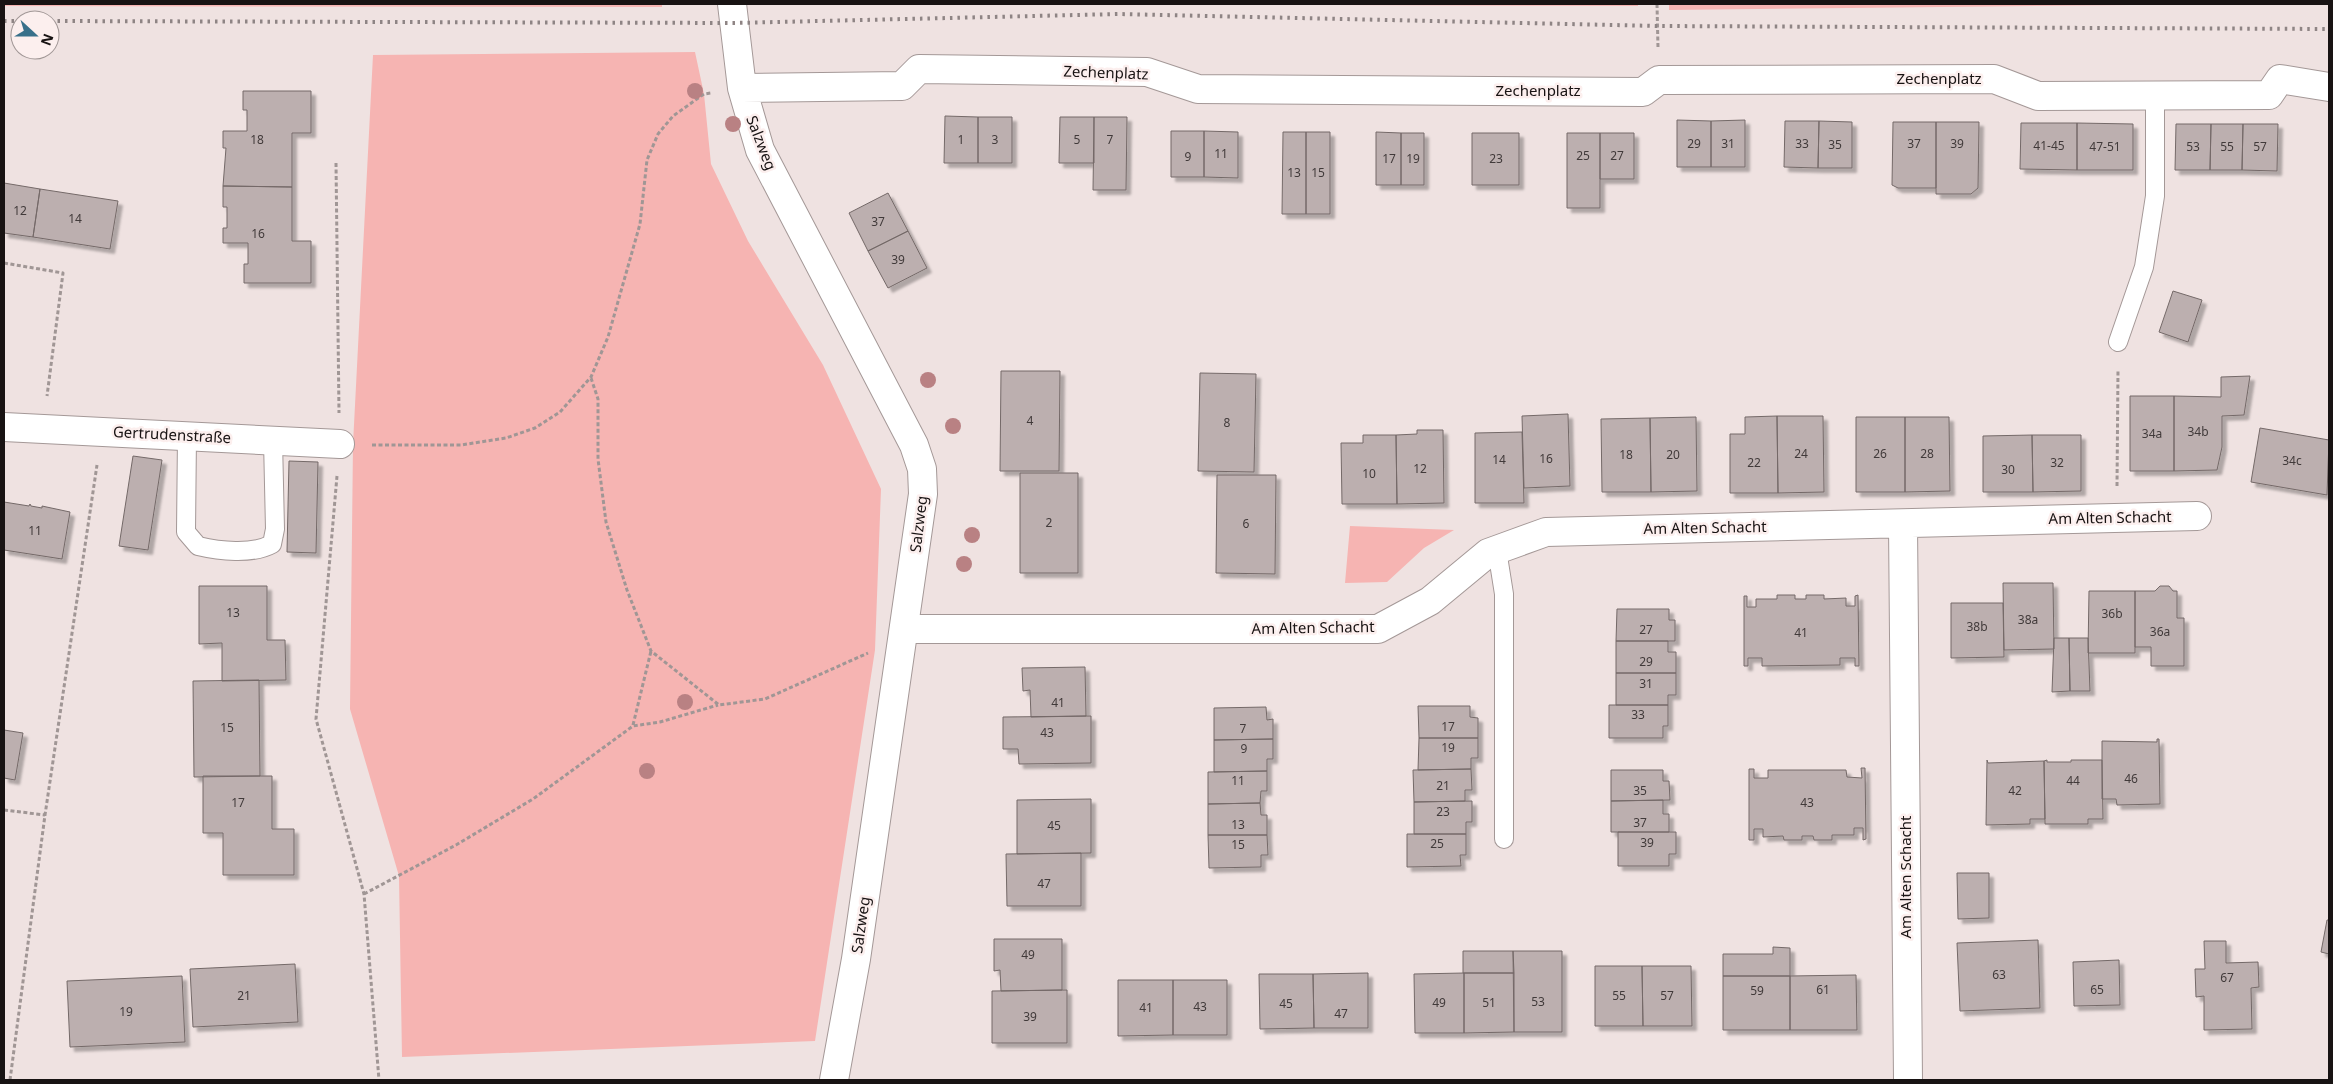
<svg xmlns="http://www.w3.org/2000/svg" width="2333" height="1084" viewBox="0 0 2333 1084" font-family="'Noto Sans',sans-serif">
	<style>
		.green { fill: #f6b4b2 }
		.building { fill: #bcafaf; stroke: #746968; filter: url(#shadow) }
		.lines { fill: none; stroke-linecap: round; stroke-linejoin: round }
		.lane-casing { stroke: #a49897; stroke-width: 20 }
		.street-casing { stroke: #a49897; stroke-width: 30 }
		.path { stroke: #a09695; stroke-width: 3; stroke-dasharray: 4 2.5; stroke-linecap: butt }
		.lane { stroke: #fff; stroke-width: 18 }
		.street { stroke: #fff; stroke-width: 28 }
		.rail { stroke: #8e8484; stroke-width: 4; stroke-dasharray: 2.5 5; stroke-linecap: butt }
		.tree { fill: #b98183 }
		.labels { text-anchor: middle; stroke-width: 5; stroke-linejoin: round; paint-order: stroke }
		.number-label { font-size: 12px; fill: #413a3a }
		.street-label { font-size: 15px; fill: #181313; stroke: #fcefee }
	</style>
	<defs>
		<filter id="shadow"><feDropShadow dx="4.5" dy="4.5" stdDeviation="1" flood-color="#0004"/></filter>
	</defs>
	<rect width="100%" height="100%" fill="#efe2e1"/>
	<path class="green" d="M 4,4 L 662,4 L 662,7 L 4,6 Z
		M 1029,4 L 1638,4 L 1638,6 Z
		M 1669,4 L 2228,4 L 1669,10 Z
		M 695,52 L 704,94 L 711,164 L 748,241 L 823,365 L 881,489 L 875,650 L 815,1041 L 402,1057 L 399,876 L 350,709 L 353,444 L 373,55 Z
		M 1350,526 L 1454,530 L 1424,548 L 1387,582 L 1345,583 Z"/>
	<path class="building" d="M 243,91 L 311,91 L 311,133 L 292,133 L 292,187 L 223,186 L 226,148 L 223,148 L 223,131 L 247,131 L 247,110 L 243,110 Z
		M 945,116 L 978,117 L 978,163 L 944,163 Z
		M 978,117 L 1012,117 L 1012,163 L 978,163 Z
		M 1060,117 L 1094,117 L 1094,163 L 1059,163 Z
		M 1094,117 L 1127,117 L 1126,190 L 1093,190 Z
		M 1677,120 L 1711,121 L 1711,167 L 1677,167 Z
		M 1745,120 L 1745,167 L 1711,167 L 1711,121 Z
		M 1785,121 L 1819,121 L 1818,168 L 1784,167 Z
		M 1819,121 L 1852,122 L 1852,168 L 1818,168 Z
		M 1893,122 L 1936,122 L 1936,188 L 1898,188 L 1892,185 Z
		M 1936,122 L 1979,122 L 1978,188 L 1971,194 L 1936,194 Z
		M 2021,123 L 2077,123 L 2077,170 L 2020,169 Z
		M 2077,123 L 2133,124 L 2133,170 L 2077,170 Z
		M 2176,124 L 2211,124 L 2210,170 L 2175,170 Z
		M 2211,124 L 2243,124 L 2242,170 L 2210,170 Z
		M 2243,124 L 2278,124 L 2277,171 L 2242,170 Z
		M 1171,131 L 1204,131 L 1204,177 L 1171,177 Z
		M 1204,131 L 1238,132 L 1238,178 L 1204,177 Z
		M 1283,132 L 1306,132 L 1306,214 L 1282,214 Z
		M 1306,132 L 1330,132 L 1330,214 L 1306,214 Z
		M 1376,132 L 1401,133 L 1401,185 L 1376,185 Z
		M 1401,133 L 1424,133 L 1424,185 L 1401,185 Z
		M 1472,133 L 1519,133 L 1519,185 L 1472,185 Z
		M 1567,133 L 1600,133 L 1600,208 L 1567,208 Z
		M 1600,133 L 1634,133 L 1634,179 L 1600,179 Z
		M 4,183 L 40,189 L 33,237 L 4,233 Z
		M 223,186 L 292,187 L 292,241 L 311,241 L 311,283 L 244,283 L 244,264 L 248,264 L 248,243 L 223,243 L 223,228 L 227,228 L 227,207 L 223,207 Z
		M 40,189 L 118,201 L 110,249 L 33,237 Z
		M 888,193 L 908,231 L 868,251 L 849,213 Z
		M 908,231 L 927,268 L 888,288 L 868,251 Z
		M 2173,291 L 2202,300 L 2188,342 L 2159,332 Z
		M 1001,371 L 1060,371 L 1059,471 L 1000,471 Z
		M 1200,373 L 1256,374 L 1254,472 L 1198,471 Z
		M 2250,376 L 2244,415 L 2222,416 L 2222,447 L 2217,470 L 2174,471 L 2174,396 L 2221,397 L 2221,377 Z
		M 2130,396 L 2174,396 L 2174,471 L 2130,471 Z
		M 1568,414 L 1570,486 L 1524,488 L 1522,416 Z
		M 1777,416 L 1778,493 L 1730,493 L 1730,434 L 1745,434 L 1745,417 Z
		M 1777,416 L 1823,416 L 1824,492 L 1778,493 Z
		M 1696,417 L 1697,491 L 1651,492 L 1650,418 Z
		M 1856,417 L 1905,417 L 1905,492 L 1856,492 Z
		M 1905,417 L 1949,417 L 1950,491 L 1905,492 Z
		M 1650,418 L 1651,492 L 1602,492 L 1601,419 Z
		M 2260,428 L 2329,440 L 2327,495 L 2251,482 Z
		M 1417,430 L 1443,430 L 1444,503 L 1397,504 L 1396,435 L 1417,434 Z
		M 1522,432 L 1524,503 L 1475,503 L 1475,433 Z
		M 1363,435 L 1396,435 L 1397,504 L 1342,504 L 1341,443 L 1363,443 Z
		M 2032,435 L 2033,492 L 1983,492 L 1983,436 Z
		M 2032,435 L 2081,435 L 2081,491 L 2033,492 Z
		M 133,456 L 162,460 L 148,550 L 119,546 Z
		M 289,461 L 318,462 L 316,553 L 287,552 Z
		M 1020,473 L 1078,473 L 1078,573 L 1020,573 Z
		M 1217,475 L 1276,475 L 1275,574 L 1216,573 Z
		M 4,502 L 29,506 L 30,504 L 31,506 L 42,508 L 42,506 L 70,512 L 62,559 L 4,550 Z
		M 2003,583 L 2053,583 L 2054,649 L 2004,650 Z
		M 199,586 L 267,586 L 267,640 L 285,640 L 286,680 L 222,681 L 222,643 L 199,644 Z
		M 2160,586 L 2169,586 L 2173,591 L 2177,591 L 2177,618 L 2184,618 L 2184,666 L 2151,666 L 2151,647 L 2135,647 L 2135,591 L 2155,591 Z
		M 2089,591 L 2135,591 L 2135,653 L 2088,653 Z
		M 1777,595 L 1795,595 L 1795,599 L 1806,599 L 1806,595 L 1824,595 L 1824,599 L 1846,598 L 1846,606 L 1855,606 L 1855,596 L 1858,595 L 1859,666 L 1855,666 L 1855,658 L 1840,658 L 1840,665 L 1762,666 L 1762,658 L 1748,658 L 1748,666 L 1744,666 L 1744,596 L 1747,596 L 1747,607 L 1756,607 L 1756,599 L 1777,599 Z
		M 1951,603 L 2003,603 L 2004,657 L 1951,658 Z
		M 1617,609 L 1669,609 L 1669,620 L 1675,620 L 1675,641 L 1616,641 Z
		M 2054,638 L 2069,638 L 2070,691 L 2052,692 Z
		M 2069,638 L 2088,638 L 2090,691 L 2070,691 Z
		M 1616,641 L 1668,641 L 1668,652 L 1676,652 L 1676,673 L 1616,673 Z
		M 1085,667 L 1086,716 L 1031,717 L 1030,690 L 1023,691 L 1022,668 Z
		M 1616,673 L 1676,673 L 1676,695 L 1668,695 L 1668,705 L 1616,705 Z
		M 259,680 L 260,776 L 194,777 L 193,681 Z
		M 1609,705 L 1668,705 L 1668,726 L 1663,726 L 1663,738 L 1609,738 Z
		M 1418,706 L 1470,706 L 1470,717 L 1478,718 L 1478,738 L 1419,738 Z
		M 1266,707 L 1267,720 L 1273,719 L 1273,739 L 1214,740 L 1214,708 Z
		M 1091,716 L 1091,763 L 1019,764 L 1018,749 L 1003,749 L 1003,717 Z
		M 4,730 L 23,733 L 15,780 L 4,778 Z
		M 1419,738 L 1478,738 L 1478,758 L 1471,758 L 1471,769 L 1418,770 Z
		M 1273,739 L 1273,759 L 1267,759 L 1267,771 L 1214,772 L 1214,740 Z
		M 2157,739 L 2159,739 L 2160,804 L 2117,805 L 2116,799 L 2102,799 L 2102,741 L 2157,742 Z
		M 1987,760 L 1988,763 L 2044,761 L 2045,819 L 2030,819 L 2030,824 L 1986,825 Z
		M 2047,760 L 2047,762 L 2071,762 L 2071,760 L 2102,760 L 2103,819 L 2088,819 L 2088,824 L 2045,824 L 2044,761 Z
		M 1861,768 L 1865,768 L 1866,839 L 1863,840 L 1863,828 L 1854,828 L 1854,835 L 1832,835 L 1832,840 L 1814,840 L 1813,836 L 1802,836 L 1802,840 L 1784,840 L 1783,836 L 1763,837 L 1763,829 L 1754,829 L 1754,840 L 1749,840 L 1749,769 L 1754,769 L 1754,778 L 1768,778 L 1768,770 L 1846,770 L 1847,777 L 1862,778 Z
		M 1471,769 L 1472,790 L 1465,790 L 1465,801 L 1414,802 L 1413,770 Z
		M 1611,770 L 1663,770 L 1663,781 L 1669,781 L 1670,800 L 1611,801 Z
		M 1267,771 L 1267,791 L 1261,791 L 1260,803 L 1208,804 L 1208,772 Z
		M 203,776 L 272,776 L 272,829 L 294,829 L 294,875 L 223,875 L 223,833 L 203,833 Z
		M 1091,799 L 1091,853 L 1017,854 L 1017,800 Z
		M 1663,800 L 1663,814 L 1669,814 L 1669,832 L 1611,832 L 1611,801 Z
		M 1472,801 L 1472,822 L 1466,822 L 1466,834 L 1414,834 L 1414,802 Z
		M 1260,803 L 1261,815 L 1267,815 L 1267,835 L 1208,835 L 1208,804 Z
		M 1618,832 L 1676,832 L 1676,854 L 1669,854 L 1669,866 L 1618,866 Z
		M 1407,834 L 1466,834 L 1466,855 L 1460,855 L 1461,866 L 1407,867 Z
		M 1208,835 L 1267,835 L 1268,855 L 1261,855 L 1261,867 L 1209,868 Z
		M 1081,853 L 1081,906 L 1007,906 L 1006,854 Z
		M 1957,873 L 1989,873 L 1989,918 L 1958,919 Z
		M 2327,920 L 2329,920 L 2329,954 L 2321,952 Z
		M 994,939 L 1062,939 L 1062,990 L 1001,991 L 1000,970 L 994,971 Z
		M 2038,940 L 2040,1008 L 1960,1011 L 1957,943 Z
		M 2204,941 L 2226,941 L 2226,963 L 2258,962 L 2259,987 L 2251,988 L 2252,1029 L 2204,1030 L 2204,996 L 2196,997 L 2195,969 L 2205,969 Z
		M 1773,947 L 1790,948 L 1790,976 L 1723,976 L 1723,954 L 1773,954 Z
		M 1463,951 L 1513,951 L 1514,973 L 1463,973 Z
		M 1513,951 L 1562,951 L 1562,1032 L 1514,1032 Z
		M 2119,960 L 2120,1005 L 2074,1006 L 2073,962 Z
		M 295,964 L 298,1022 L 193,1027 L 190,969 Z
		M 1595,966 L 1642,966 L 1643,1026 L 1595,1026 Z
		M 1642,966 L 1691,966 L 1692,1026 L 1643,1026 Z
		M 1368,973 L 1368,1028 L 1314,1028 L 1313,974 Z
		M 1464,973 L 1464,1033 L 1415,1033 L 1414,974 Z
		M 1464,973 L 1514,973 L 1514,1032 L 1464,1033 Z
		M 1259,974 L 1313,974 L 1314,1028 L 1260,1029 Z
		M 1856,975 L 1857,1030 L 1790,1030 L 1790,976 Z
		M 182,976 L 185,1042 L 70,1047 L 67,981 Z
		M 1723,976 L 1790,976 L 1790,1030 L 1723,1030 Z
		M 1118,980 L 1173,980 L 1173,1035 L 1118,1036 Z
		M 1173,980 L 1227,980 L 1227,1035 L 1173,1035 Z
		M 1067,990 L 1067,1043 L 992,1043 L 992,991 Z"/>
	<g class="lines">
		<defs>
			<path id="lane" d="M 2118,342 L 2144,267 L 2155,196 L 2155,95
				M 187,436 L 186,532 L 198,546 C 219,551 252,555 272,544 L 275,529 L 273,440
				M 1497,550 L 1504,594 L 1504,839"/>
			<path id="street" d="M 732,4 L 742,88 L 760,150 L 914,445 L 922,469 L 923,494 L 856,959 L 834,1080
				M 742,88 L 902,86 L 919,69 L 1147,72 L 1198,89 L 1643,92 L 1659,80 L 1994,79 L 2038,96 L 2269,95 L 2280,79 L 2329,87
				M 4,427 L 340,444
				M 1903,524 L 1908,1080
				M 905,629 L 1378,629 L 1430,601 L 1488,553 L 1546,532 L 2197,516"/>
		</defs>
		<use href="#lane" class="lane-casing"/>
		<use href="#street" class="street-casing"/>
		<path class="path" d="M 1657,4 L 1658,48
			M 336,163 L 339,413
			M 4,263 L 63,273 L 47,396
			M 591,378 L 598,399 L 598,459 L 606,522 L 627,590 L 651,651 L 719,705 L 765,699 L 868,653
			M 372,445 L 461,445 L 506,438 L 535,428 L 560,412 L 591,377 L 608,337 L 640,224 L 647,160 L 658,134 L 673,116 L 704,94 L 711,93
			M 337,476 L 316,719 L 364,894 L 379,1080
			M 2117,486 L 2118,370
			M 633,725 L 651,651
			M 4,810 L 45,815
			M 364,894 L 456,845 L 533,799 L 633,726 L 660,722 L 718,705
			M 10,1080 L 45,815 L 97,465"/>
		<use href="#lane" class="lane"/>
		<use href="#street" class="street"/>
		<path class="rail" d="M 4,21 L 20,21
			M 50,21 L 734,23 L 1119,14 L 1657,26 L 2329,29"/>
	</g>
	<g class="tree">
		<circle cx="695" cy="91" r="8"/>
		<circle cx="733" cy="124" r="8"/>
		<circle cx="928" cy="380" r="8"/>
		<circle cx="953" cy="426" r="8"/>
		<circle cx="972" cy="535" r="8"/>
		<circle cx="964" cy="564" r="8"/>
		<circle cx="685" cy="702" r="8"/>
		<circle cx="647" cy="771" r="8"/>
	</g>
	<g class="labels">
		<g class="number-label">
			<text x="257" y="144">18</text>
			<text x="961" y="144">1</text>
			<text x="995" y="144">3</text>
			<text x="1077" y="144">5</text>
			<text x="1110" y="144">7</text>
			<text x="1694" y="148">29</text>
			<text x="1728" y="148">31</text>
			<text x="1802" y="148">33</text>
			<text x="1914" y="148">37</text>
			<text x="1957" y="148">39</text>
			<text x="1835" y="149">35</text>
			<text x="2049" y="150">41-45</text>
			<text x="2105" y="151">47-51</text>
			<text x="2193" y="151">53</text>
			<text x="2227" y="151">55</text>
			<text x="2260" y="151">57</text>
			<text x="1221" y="158">11</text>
			<text x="1583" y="160">25</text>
			<text x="1617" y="160">27</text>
			<text x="1188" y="161">9</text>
			<text x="1389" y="163">17</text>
			<text x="1413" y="163">19</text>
			<text x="1496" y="163">23</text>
			<text x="1294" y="177">13</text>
			<text x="1318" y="177">15</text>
			<text x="20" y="215">12</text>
			<text x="75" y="223">14</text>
			<text x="878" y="226">37</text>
			<text x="258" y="238">16</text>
			<text x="898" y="264">39</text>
			<text x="1030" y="425">4</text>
			<text x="1227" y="427">8</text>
			<text x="2198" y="436">34b</text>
			<text x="2152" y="438">34a</text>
			<text x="1801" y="458">24</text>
			<text x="1880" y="458">26</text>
			<text x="1927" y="458">28</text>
			<text x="1626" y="459">18</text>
			<text x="1673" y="459">20</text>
			<text x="1546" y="463">16</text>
			<text x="1499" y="464">14</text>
			<text x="2292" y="465">34c</text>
			<text x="1754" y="467">22</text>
			<text x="2057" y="467">32</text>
			<text x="1420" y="473">12</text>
			<text x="2008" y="474">30</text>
			<text x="1369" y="478">10</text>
			<text x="1049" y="527">2</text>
			<text x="1246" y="528">6</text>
			<text x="35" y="535">11</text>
			<text x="233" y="617">13</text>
			<text x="2112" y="618">36b</text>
			<text x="2028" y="624">38a</text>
			<text x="1977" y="631">38b</text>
			<text x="1646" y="634">27</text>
			<text x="2160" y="636">36a</text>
			<text x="1801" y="637">41</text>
			<text x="1646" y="666">29</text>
			<text x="1646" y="688">31</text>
			<text x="1058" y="707">41</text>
			<text x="1638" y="719">33</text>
			<text x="1448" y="731">17</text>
			<text x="227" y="732">15</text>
			<text x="1243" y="733">7</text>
			<text x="1047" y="737">43</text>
			<text x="1448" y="752">19</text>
			<text x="1244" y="753">9</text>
			<text x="2131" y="783">46</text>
			<text x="1238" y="785">11</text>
			<text x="2073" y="785">44</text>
			<text x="1443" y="790">21</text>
			<text x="1640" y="795">35</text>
			<text x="2015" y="795">42</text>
			<text x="238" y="807">17</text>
			<text x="1807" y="807">43</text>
			<text x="1443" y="816">23</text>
			<text x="1640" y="827">37</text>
			<text x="1238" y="829">13</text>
			<text x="1054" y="830">45</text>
			<text x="1647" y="847">39</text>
			<text x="1437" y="848">25</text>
			<text x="1238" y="849">15</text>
			<text x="1044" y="888">47</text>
			<text x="1028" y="959">49</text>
			<text x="1999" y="979">63</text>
			<text x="2227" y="982">67</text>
			<text x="1823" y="994">61</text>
			<text x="2097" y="994">65</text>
			<text x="1757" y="995">59</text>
			<text x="244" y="1000">21</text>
			<text x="1619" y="1000">55</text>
			<text x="1667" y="1000">57</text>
			<text x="1538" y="1006">53</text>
			<text x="1439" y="1007">49</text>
			<text x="1489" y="1007">51</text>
			<text x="1286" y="1008">45</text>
			<text x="1200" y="1011">43</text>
			<text x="1146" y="1012">41</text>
			<text x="126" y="1016">19</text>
			<text x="1341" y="1018">47</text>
			<text x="1030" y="1021">39</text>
		</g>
		<g class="street-label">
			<text transform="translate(1106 73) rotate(2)" y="5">Zechenplatz</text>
			<text x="1939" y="84">Zechenplatz</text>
			<text x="1538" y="96">Zechenplatz</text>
			<text transform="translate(761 143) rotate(69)" y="5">Salzweg</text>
			<text transform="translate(172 435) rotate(3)" y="5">Gertrudenstraße</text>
			<text transform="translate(2110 518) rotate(-1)" y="5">Am Alten Schacht</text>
			<text transform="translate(919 524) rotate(-83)" y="5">Salzweg</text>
			<text transform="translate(1705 528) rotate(-1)" y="5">Am Alten Schacht</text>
			<text transform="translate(1313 628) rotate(-1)" y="5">Am Alten Schacht</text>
			<text transform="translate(1906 877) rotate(-90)" y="5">Am Alten Schacht</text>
			<text transform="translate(861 925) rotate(-82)" y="5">Salzweg</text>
		</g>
	</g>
	<rect width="2333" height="1084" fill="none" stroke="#181313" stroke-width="10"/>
	<g transform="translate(35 35) rotate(111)"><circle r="24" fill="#fcefee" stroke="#a19796"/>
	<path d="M0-4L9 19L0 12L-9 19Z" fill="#38708a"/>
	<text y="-8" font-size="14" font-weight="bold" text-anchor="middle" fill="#181313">N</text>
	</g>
</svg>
■ ■ ■ ■ ■
TO DO: Show every line of the data in which the word "lines" appears.

WORKED SOLUTION:
		.lines { fill: none; stroke-linecap: round; stroke-linejoin: round }
	<g class="lines">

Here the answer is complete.